Between the Bond movies, Scoular was busy in both film and television – she had a small role in Chaplin's last film, the dire A Countess from Hong Kong (1967), and in the same year she played Cathy, the headstrong heroine of Emily Brontë's Wuthering Heights in a TV mini-series which attempted to get the whole novel into four 50-minute episodes. Ian McShane was her Heathcliffe.

She was one of the girls to whom a young man tries to lose his virginity in Here We Go Round the Mulberry Bush (1968), and in Great Catherine (1968), based on Shaw's play about the Empress of Russia, she was the British ambassador's daughter with whom a captain (Peter O'Toole) would rather dally than fulfil his assignment to sexually satisfy Catherine (Jeanne Moreau). She worked with Phillips for the first time in Doctor in Trouble (1969), in which she was cast as the voluptuous young lady whom Doctor Burke (Phillips) chases aboard an ocean liner, having to disguise himself as a female photographer to avoid detection and the wrath of the ship's captain (Robert Morley), whose cousin happens to be his old nemesis, Sir Lancelot Spratt (James Robertson Justice).

Scoular also appeared in episodes of The Avengers ("The Super Secret Cypher Snatch"), Coronation Street (as Sue Silcock) and Crown Court, and appeared in several West End plays, including Peter Shaffer's double bill The White Liars and Black Comedy, with Ian McKellen, James Bolam and Liz Fraser at the Lyric Theatre in 1968, and Hamlet with Alan Bates and Celia Johnson at the Cambridge Theatre in 1971. She was part of a marvellous ensemble in Alan Ayckbourn's Absurd Person Singular with Fenella Fielding and Paul Eddington at the Criterion in 1974, and three years later, at the same theatre, she played in Michael Pertwee's comedy Sextet.
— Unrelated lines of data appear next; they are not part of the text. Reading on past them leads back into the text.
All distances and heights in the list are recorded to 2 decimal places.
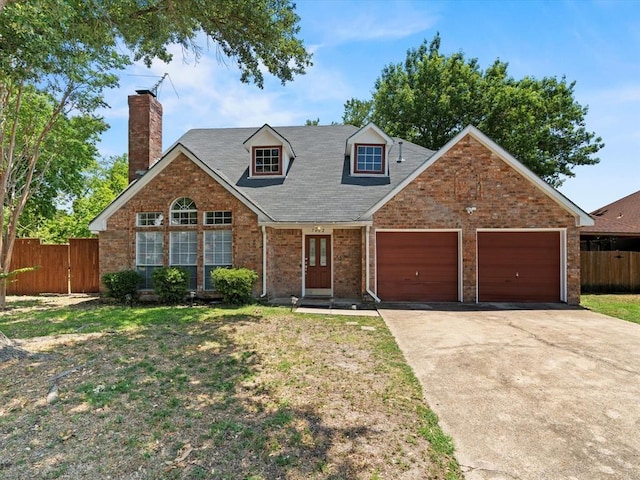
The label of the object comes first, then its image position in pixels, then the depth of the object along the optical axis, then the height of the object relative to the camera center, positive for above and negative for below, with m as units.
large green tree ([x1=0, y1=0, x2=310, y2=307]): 6.64 +4.79
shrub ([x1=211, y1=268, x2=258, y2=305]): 10.46 -1.32
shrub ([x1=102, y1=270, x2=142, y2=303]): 10.92 -1.39
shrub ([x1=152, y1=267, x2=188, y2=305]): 10.84 -1.34
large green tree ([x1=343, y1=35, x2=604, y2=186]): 22.33 +8.96
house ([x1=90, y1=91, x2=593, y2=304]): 11.33 +0.42
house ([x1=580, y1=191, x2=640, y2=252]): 15.38 +0.25
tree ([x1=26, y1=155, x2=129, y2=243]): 19.58 +1.46
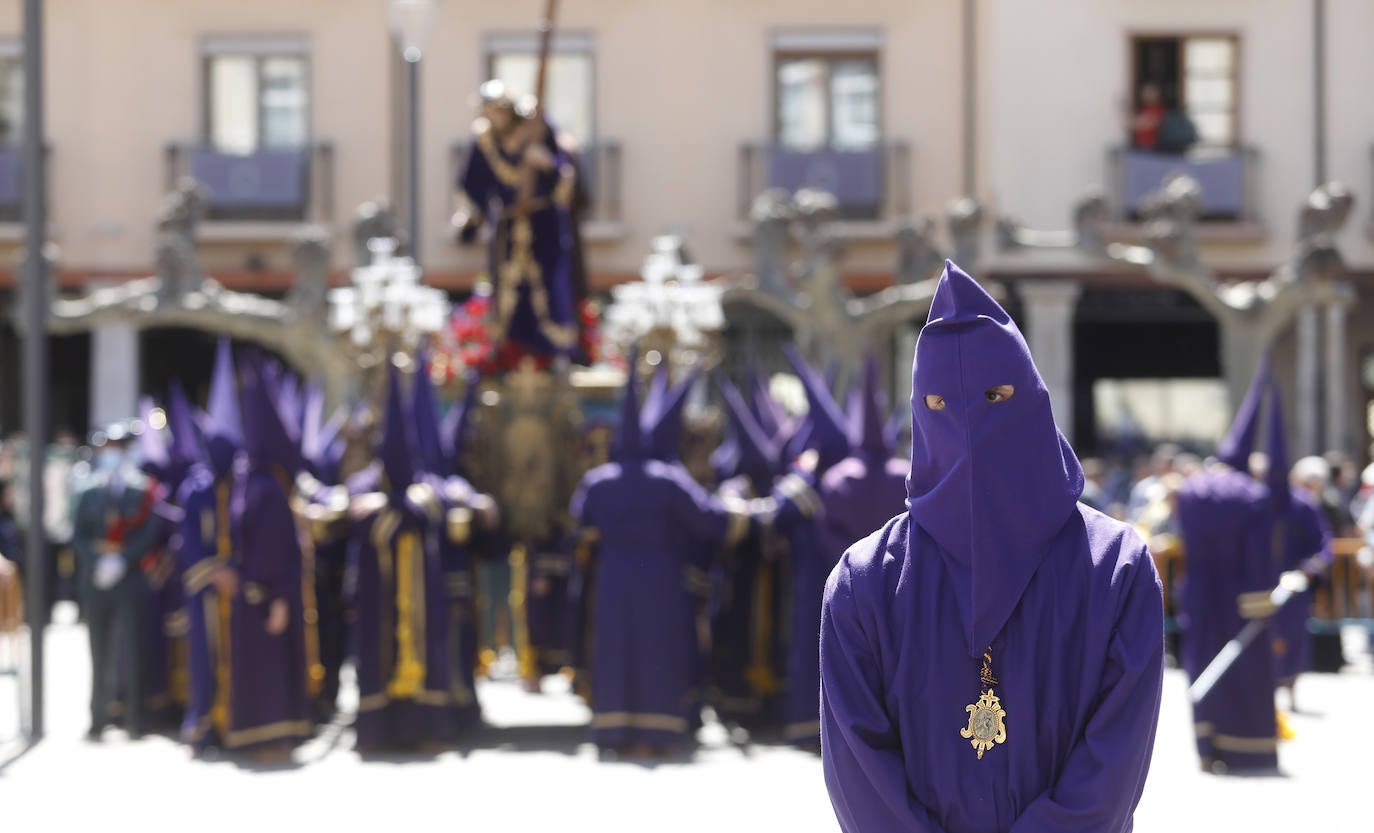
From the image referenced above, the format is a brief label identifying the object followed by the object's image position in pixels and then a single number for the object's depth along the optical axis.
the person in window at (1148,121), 24.08
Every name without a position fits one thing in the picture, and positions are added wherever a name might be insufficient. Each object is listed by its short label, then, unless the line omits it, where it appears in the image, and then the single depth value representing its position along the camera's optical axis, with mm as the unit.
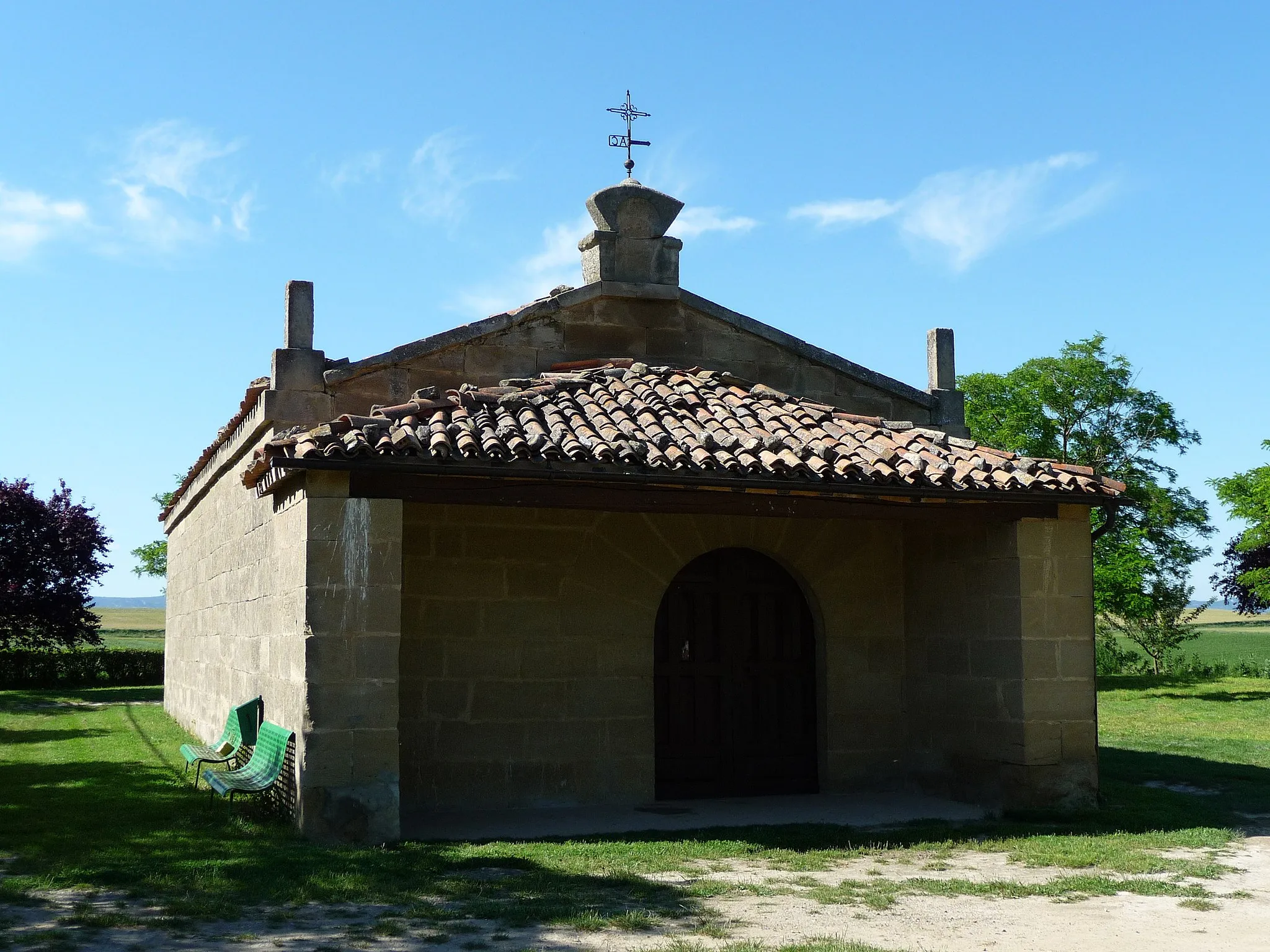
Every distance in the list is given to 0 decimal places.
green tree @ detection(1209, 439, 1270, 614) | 25344
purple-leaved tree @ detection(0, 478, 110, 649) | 28406
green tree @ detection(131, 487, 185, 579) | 40562
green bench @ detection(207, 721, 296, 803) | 8500
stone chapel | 8227
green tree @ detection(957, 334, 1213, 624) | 27281
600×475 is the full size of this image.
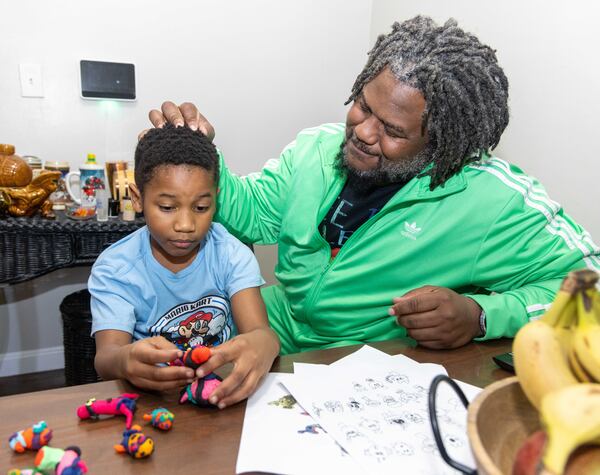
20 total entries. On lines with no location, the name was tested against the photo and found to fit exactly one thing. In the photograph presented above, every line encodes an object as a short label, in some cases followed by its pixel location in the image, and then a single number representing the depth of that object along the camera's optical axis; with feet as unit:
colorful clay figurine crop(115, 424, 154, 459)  2.21
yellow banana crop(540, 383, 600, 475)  1.32
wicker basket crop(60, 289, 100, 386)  6.56
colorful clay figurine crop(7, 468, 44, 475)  2.03
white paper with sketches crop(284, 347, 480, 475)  2.38
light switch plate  6.97
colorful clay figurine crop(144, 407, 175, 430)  2.43
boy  3.42
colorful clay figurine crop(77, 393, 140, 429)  2.48
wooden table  2.20
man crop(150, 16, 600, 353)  3.90
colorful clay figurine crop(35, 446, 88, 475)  2.06
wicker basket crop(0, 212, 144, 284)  6.13
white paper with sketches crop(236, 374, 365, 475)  2.26
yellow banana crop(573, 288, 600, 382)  1.62
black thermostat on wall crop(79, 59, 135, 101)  7.26
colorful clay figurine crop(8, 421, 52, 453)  2.23
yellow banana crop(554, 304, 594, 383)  1.72
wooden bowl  1.66
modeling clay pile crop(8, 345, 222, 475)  2.08
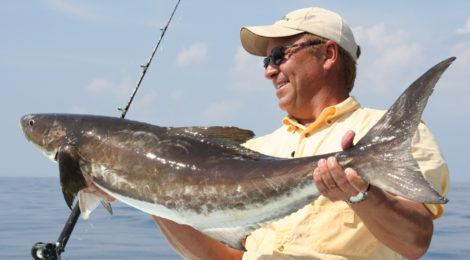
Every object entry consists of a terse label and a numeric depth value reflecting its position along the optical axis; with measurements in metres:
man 2.69
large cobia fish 2.31
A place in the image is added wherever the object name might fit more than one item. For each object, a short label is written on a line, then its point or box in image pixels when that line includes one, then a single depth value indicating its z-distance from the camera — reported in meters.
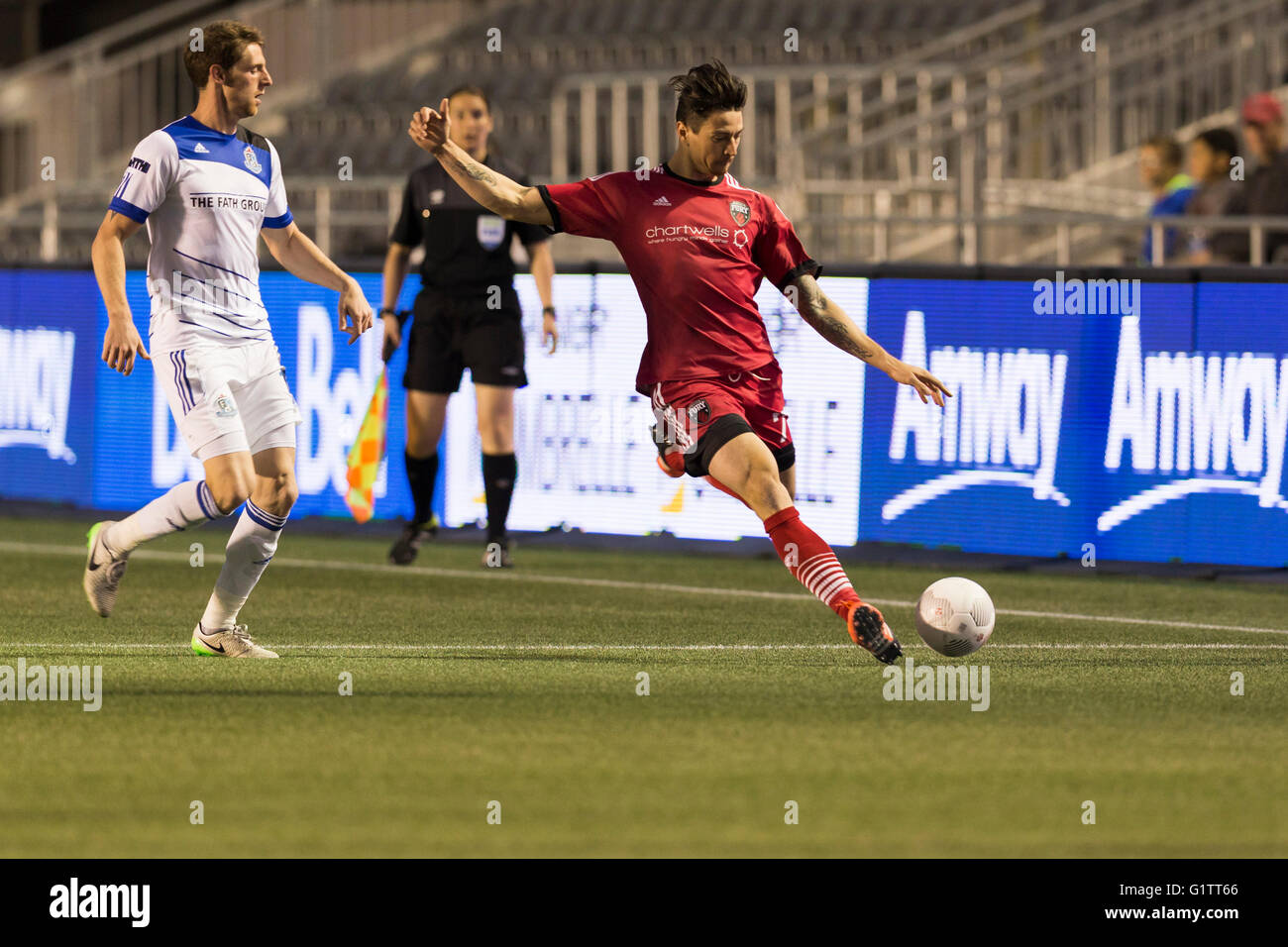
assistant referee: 11.31
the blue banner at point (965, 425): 10.94
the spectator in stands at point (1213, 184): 13.61
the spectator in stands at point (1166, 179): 14.38
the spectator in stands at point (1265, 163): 13.41
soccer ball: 7.46
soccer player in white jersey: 7.39
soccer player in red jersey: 7.46
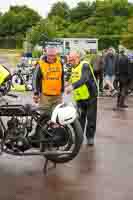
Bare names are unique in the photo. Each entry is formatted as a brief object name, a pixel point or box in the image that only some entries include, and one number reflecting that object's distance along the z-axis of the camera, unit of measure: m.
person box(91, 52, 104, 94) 15.30
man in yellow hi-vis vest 7.66
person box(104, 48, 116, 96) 15.78
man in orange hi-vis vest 7.71
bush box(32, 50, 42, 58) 36.48
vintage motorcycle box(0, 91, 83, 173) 6.45
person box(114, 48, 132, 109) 13.51
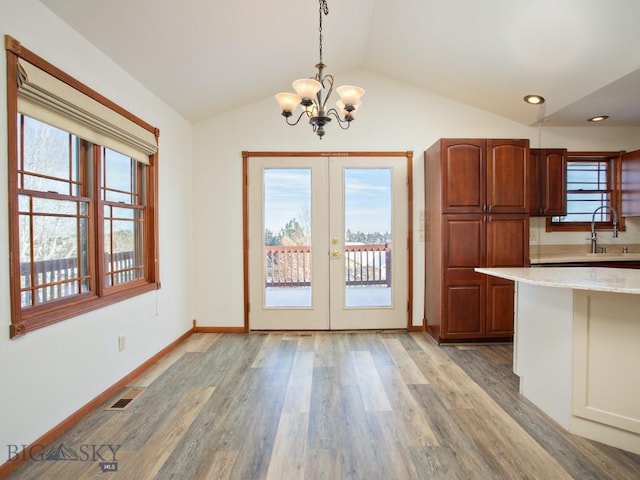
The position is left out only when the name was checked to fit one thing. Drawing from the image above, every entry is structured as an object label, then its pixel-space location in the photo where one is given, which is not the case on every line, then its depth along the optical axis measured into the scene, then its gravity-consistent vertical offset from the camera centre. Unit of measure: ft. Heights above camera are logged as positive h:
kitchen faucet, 12.92 +0.36
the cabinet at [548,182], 12.22 +2.03
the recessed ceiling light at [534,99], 11.00 +4.67
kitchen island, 5.82 -2.27
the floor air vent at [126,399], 7.49 -3.95
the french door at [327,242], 12.84 -0.26
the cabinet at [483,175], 11.10 +2.07
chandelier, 6.62 +2.95
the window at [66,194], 5.71 +0.94
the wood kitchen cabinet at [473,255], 11.22 -0.69
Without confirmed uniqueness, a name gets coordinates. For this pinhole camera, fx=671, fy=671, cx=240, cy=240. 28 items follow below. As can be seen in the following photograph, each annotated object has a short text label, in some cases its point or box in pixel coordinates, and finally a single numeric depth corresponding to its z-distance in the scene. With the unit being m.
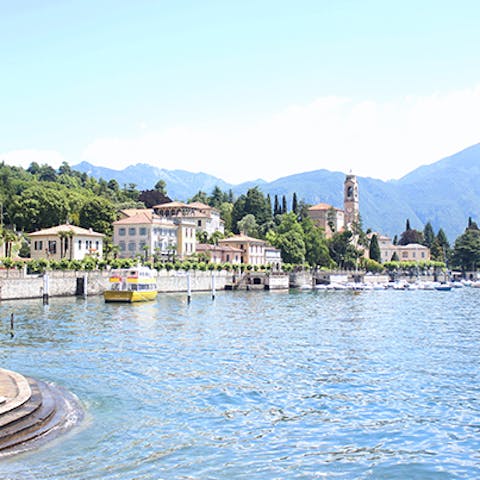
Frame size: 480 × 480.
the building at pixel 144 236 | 107.19
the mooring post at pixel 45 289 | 63.06
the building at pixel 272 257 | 129.57
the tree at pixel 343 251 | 150.50
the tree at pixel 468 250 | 174.50
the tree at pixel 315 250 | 140.50
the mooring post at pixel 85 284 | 74.44
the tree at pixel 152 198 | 151.50
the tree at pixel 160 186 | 171.50
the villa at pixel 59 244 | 89.62
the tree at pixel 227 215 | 158.38
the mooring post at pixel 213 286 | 79.07
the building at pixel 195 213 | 130.75
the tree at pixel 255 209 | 155.75
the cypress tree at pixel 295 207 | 171.50
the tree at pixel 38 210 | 108.56
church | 179.00
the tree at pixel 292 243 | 133.00
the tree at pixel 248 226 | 148.75
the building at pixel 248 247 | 125.19
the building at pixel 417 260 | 196.50
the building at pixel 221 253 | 117.69
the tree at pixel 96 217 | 108.19
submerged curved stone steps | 15.69
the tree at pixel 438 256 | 198.25
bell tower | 181.25
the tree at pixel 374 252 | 166.26
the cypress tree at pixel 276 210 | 171.25
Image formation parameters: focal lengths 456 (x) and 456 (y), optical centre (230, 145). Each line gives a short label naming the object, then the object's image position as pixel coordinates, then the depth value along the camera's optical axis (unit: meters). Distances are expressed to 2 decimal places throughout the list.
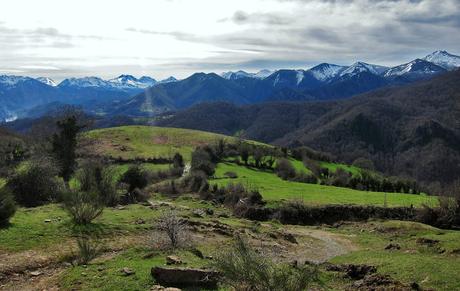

Though the run was short, Scoular fell in love with the play's star, Phillips, and they soon began living together.

In her last London show, she supported John Mills in Little Liars, which ran for eight months at Wyndham's in 1983, its cast including Connie Booth and Dominic Guard. Later films included the sexploitation comedies Adventures of a Taxi Driver (1976) and Adventures of a Private Eye (1977).

As she grew older, Scoular became the victim of depression and anorexia, but she nevertheless had success as the sexually voracious Lady Agatha Shawcross in the television series You Rang, M'Lord?, a merciless pastiche of Upstairs, Downstairs which ran from 1988 to 1993.

Tom Vallance

Angela Scoular, actress: born London 8 November 1945; married 1982 Leslie Phillips (one son from a previous relationship, four stepchildren); died London 11 April 2011.